Work to be completed
Could you write out every line of text in the listing below as a numbered list, without any blank lines, and leave the pictures out of your answer?

--------------------------------

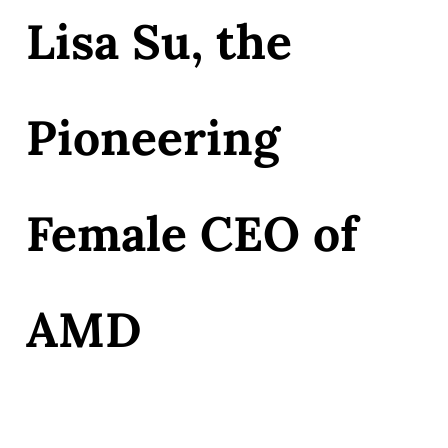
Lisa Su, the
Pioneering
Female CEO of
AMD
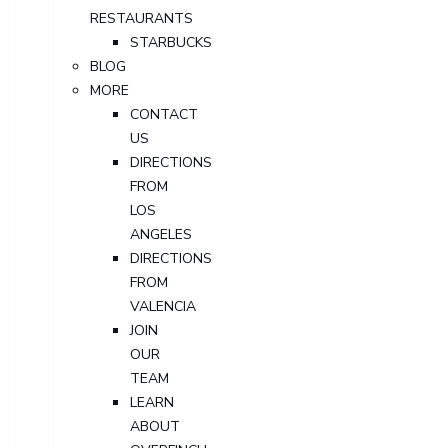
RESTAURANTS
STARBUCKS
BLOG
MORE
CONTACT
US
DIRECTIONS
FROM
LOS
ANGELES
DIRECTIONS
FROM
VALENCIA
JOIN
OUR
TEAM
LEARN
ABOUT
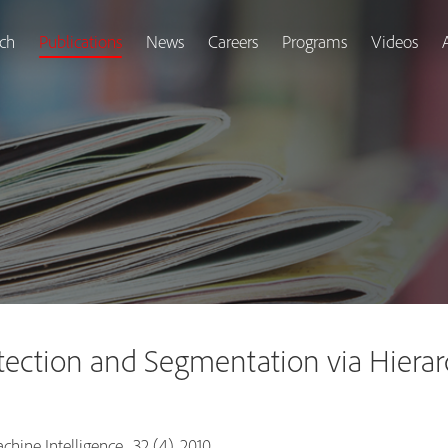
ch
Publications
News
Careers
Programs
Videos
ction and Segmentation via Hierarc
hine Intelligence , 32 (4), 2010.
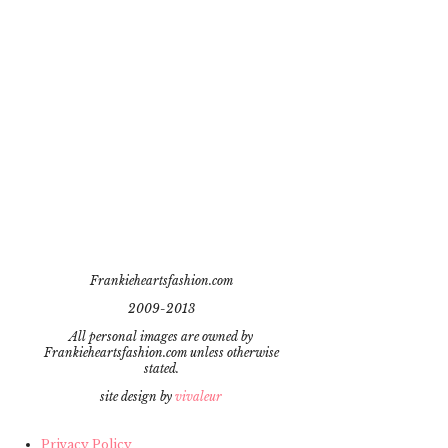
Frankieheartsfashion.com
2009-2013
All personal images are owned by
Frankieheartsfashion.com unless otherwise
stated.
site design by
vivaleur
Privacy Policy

--------------------------------

The completed task
1. Lisa Su, the
2. Pioneering
3. Female CEO of
4. AMD
5. RESTAURANTS
6. STARBUCKS
7. BLOG
8. MORE
9. CONTACT
10. US
11. DIRECTIONS
12. FROM
13. LOS
14. ANGELES
15. DIRECTIONS
16. FROM
17. VALENCIA
18. JOIN
19. OUR
20. TEAM
21. LEARN
22. ABOUT
23. ch
24. Publications
25. News
26. Careers
27. Programs
28. Videos
29. ction and Segmentation via Hierarc
30. hine Intelligence , 32 (4), 2010.
31. Frankieheartsfashion.com
32. 2009-2013
33. All personal images are owned by
34. Frankieheartsfashion.com unless otherwise
35. stated.
36. site design by
37. vivaleur
38. Privacy Policy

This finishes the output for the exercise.